Imagine an Excel workbook with multiple tabs, one listing all your friends, one for everybody on Facebook who likes Nickelback, and so on. Then, imagine having to compare the two databases to find a match. Then, imagine doing that for every single one of the people who visit Facebook every day. Not easy, cheap, or fast.
Down to earth
At NASA, Meza’s team combined a Neo4j graph database with the combined know-how of a data science specialist and a web developer to come up with a better, smarter way to search the Lessons Learned database.
Before, Lessons Learned required you to punch in a keyword, like “valve contamination,” which would produce a bunch of links to documents in a spreadsheet. But there was no way to search within those documents: You’d have to download the files as they came up, one by one, and hope it was in there.
By putting Lessons Learned into a graph database, combined with some magic with statistics, it became a lot simpler to link together the millions of articles in the database in a way that’s just a little bit more like Wikipedia – automatically and intelligently grouping together articles based on their content and the words used therein.
It means that the NASA Lessons Learned database can make more natural connections between topics. “Valve maintenance” might lead to “water corrosion” might lead to “fire hazards,” based on cross-indexed words in the article. It means engineers can spend less time guessing the magic words to make their answer appear and get back to work on Orion.
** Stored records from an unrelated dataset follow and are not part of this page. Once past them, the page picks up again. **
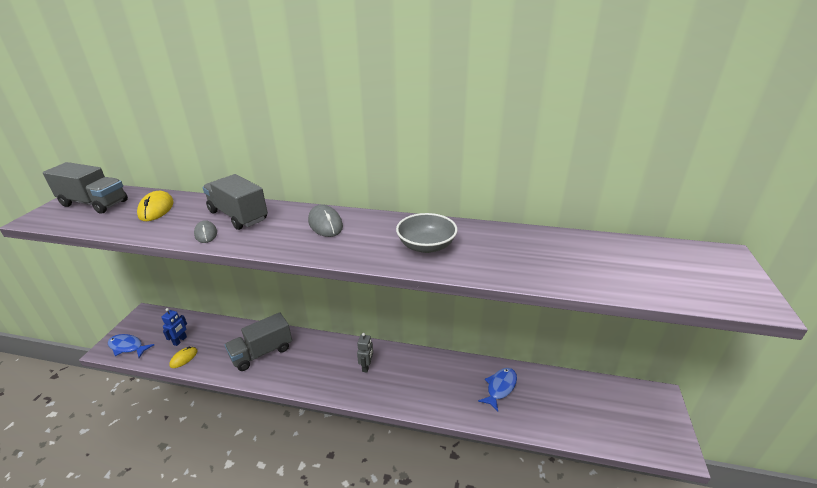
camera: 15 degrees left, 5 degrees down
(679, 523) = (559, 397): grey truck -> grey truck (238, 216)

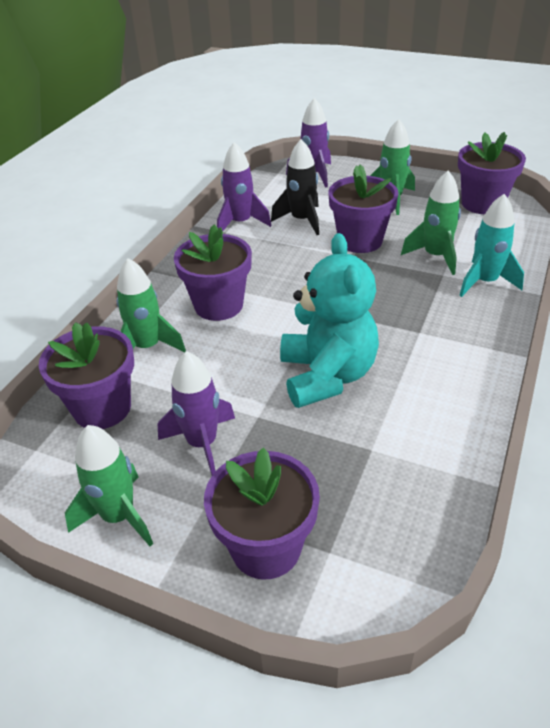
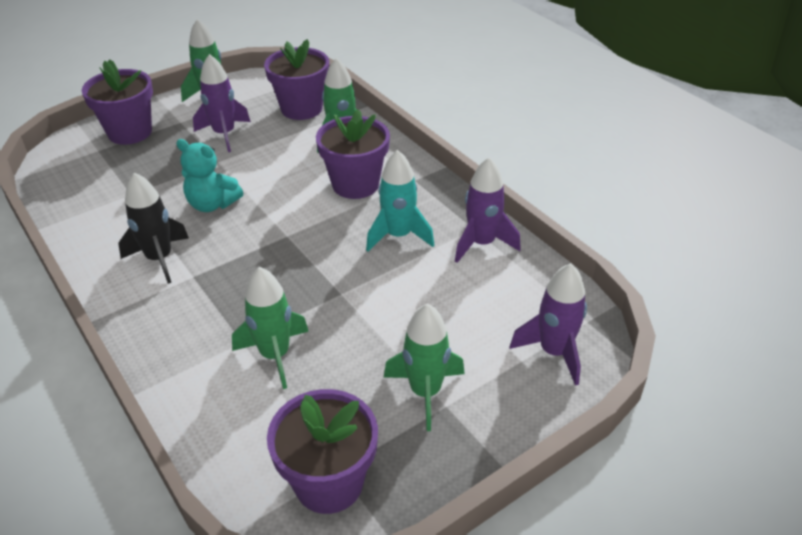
camera: 120 degrees right, 0 degrees up
(302, 220) = (446, 289): black rocket -> black rocket (159, 259)
(327, 376) = (212, 204): turquoise teddy bear -> turquoise teddy bear, size x0.62
(360, 241) = (362, 313): purple flower pot -> none
(485, 282) = (196, 365): turquoise rocket -> turquoise rocket (398, 236)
Intriguingly, the International Consortium of Independent Journalists used Neo4j to similar ends, putting the Panama Papers leak into a graph so hundreds of reporters from around the world could sort the data and come up with blistering reveals on the effects of offshoring capital on the global economy.
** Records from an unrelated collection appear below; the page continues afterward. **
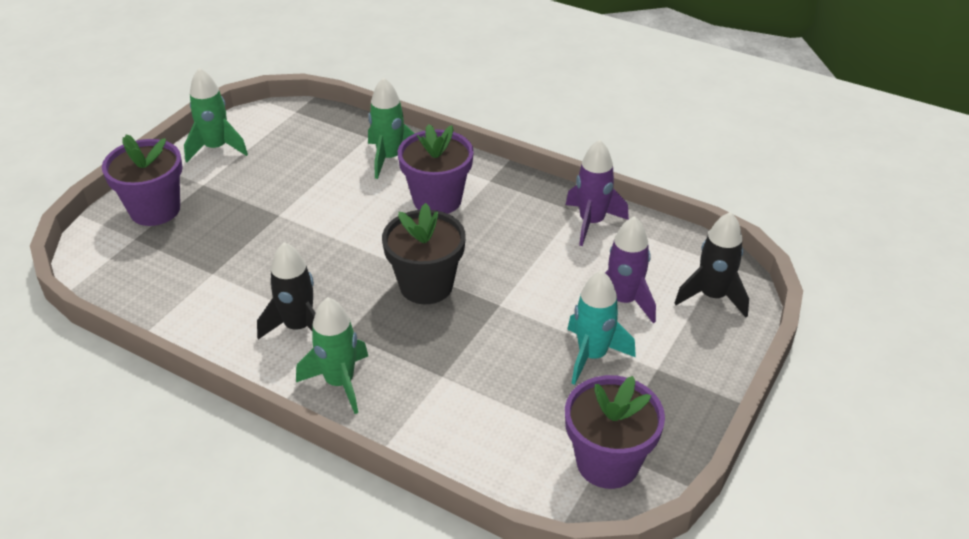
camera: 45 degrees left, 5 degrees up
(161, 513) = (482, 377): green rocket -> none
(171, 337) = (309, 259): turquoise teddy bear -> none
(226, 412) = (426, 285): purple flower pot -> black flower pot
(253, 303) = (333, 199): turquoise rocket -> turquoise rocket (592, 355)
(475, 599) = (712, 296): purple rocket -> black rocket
Graph databases are broadly applicable past Meza’s brand of knowledge management, as well.
It turns out that graph databases are fabulous at pattern detection: Going back to the Facebook example, it’s pretty simple for it to guess that you might know somebody if 90% of your friends know them, too. Similarly, if half of your friends like Taco Bell on Facebook, it’s not that hard to extrapolate that you might, as well.
That’s why Amazon built its own graph database system, called Dynamo, early on in its development to power its famed recommendation engine. If a book has lots of attributes in common (author, subject matter, publisher) with something a customer bought, Dynamo can go through that graph and guess that you might like it.
“The graph can be people connected to other people, or it can be other things,” explains Eifrem.
In a business context, graph databases are fabulous for fraud detection, for the same reasons.
Instead of looking for characteristics of a person or product, you’re looking for characteristics of a credit card transaction. All the transactions made to or from, say, specific accounts are all connected to each other. So if one is fraudulent, all the connections probably are, too.
Graph databases are a newer way of looking at data – not just the data, but how each point relates to each other. NASA is using it to move faster; Amazon and Walmart are using it for commerce. Either way, Facebook might be the most visible graph out there, but it’s not the only one.
“We’re just living in an increasingly connected world,” says Eifrem.